● Document passage
+ + + +

Kumar had noted that while the immediate effect on India’s overall GDP growth may be limited to about 40–60 basis points, the damage to employment and small businesses could be substantial. The US accounts for around 20% of India’s merchandise exports, but nearly one-third of exports of labour-intensive goods such as textiles, leather, gems and jewellery, and processed food products like shrimp. These industries are dominated by micro, small and medium enterprises (MSMEs) and together employ about 40% of the country’s manufacturing workforce.
He said the challenge comes at a time when India’s economy is showing signs of strength. Growth in the first quarter of the current fiscal year stood at 7.8%, surpassing expectations and prompting an upward revision of annual projections to 6.8%. The expansion was driven mainly by rural consumption and front-loaded government capital expenditure. However, private investment continues to lag despite robust profits and healthy capacity utilisation, reflecting uncertainty in the global trade environment.
Alongside continued diplomatic engagement, Kumar says India must tap its domestic market more effectively and prevent local industries from being undermined by unfair competition. “We need to exploit the domestic markets for our labour-intensive goods better. We should also protect the domestic market especially in labour intensive industries from the dumping of cheap Chinese goods. This has become a serious issue in the Southeast Asian countries, too, like Thailand and Indonesia, which have begun taking action. India should also act to contain the damage. The Prime Minister’s call for ‘vocal for local’ is indeed timely.”

+ + + +

● The data

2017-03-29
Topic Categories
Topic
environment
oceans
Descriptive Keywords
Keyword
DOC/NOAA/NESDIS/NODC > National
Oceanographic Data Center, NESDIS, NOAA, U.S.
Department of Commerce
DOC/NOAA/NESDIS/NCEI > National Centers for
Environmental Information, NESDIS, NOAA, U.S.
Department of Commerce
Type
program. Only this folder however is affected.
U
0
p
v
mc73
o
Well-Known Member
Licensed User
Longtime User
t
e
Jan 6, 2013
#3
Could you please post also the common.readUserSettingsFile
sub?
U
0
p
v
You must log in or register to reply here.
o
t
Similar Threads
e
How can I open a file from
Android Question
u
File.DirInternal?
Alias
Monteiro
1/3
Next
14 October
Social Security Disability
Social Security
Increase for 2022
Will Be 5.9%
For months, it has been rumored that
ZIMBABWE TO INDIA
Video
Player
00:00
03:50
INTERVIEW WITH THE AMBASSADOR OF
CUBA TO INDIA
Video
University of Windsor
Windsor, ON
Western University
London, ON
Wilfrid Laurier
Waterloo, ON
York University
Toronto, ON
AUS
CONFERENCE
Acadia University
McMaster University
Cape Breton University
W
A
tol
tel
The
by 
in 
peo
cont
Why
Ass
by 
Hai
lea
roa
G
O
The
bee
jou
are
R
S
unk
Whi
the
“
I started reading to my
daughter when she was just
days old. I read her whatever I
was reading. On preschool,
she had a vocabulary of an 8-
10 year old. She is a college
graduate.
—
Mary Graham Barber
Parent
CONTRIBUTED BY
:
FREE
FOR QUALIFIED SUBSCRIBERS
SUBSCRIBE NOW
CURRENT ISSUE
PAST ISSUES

+ + + +

● Task instructions
1. According to the passage on India's exports, what share of India's manufacturing workforce do the labor-intensive industries employ?
2. Carry on writing the passage on India's exports, starting after its final sentence.
The lines are separate material, unconnected to the passage on India's exports.

● Results for each task
1. About 40%.

2.
Diversifying export destinations is another key part of the strategy. India’s recent trade agreements with the United Kingdom and the European Free Trade Association (EFTA) — the latter taking effect on October 1, 2025 — mark important steps toward broadening market access. Progress on the India–EU FTA and planned negotiations with the Eurasian Economic Community could further open European markets for Indian products. “All these agreements will open up access to virtually the entire European market to Indian goods, especially labour-intensive goods, some of which presently attract peak tariffs,” says Kumar, who also serves as the Director and Chief Executive of the Institute for Studies in Industrial Development (ISID).
He also adds that Indian firms need to move up the value chain. “Indian industry needs to pay adequate attention to innovation and product development through enhancing their R&D activity and brand-building globally,” he says, suggesting that building global brands and investing in technology would help reduce dependence on low-margin exports vulnerable to trade disruptions.
According to him, MSMEs, the segment most exposed to the US tariffs, should receive targeted support through liquidity provision, credit guarantees and temporary moratoriums. Such measures, he believes, would help cushion the employment impact while new markets and domestic demand pick up. In that case, India’s inflation outlook provides some room for policy flexibility. Headline inflation has trended downward, with projections for 2025–26 now revised to 2.6% from 3.7% in the Reserve Bank’s June MPC meeting. The GST reforms are also believed to help moderate prices further.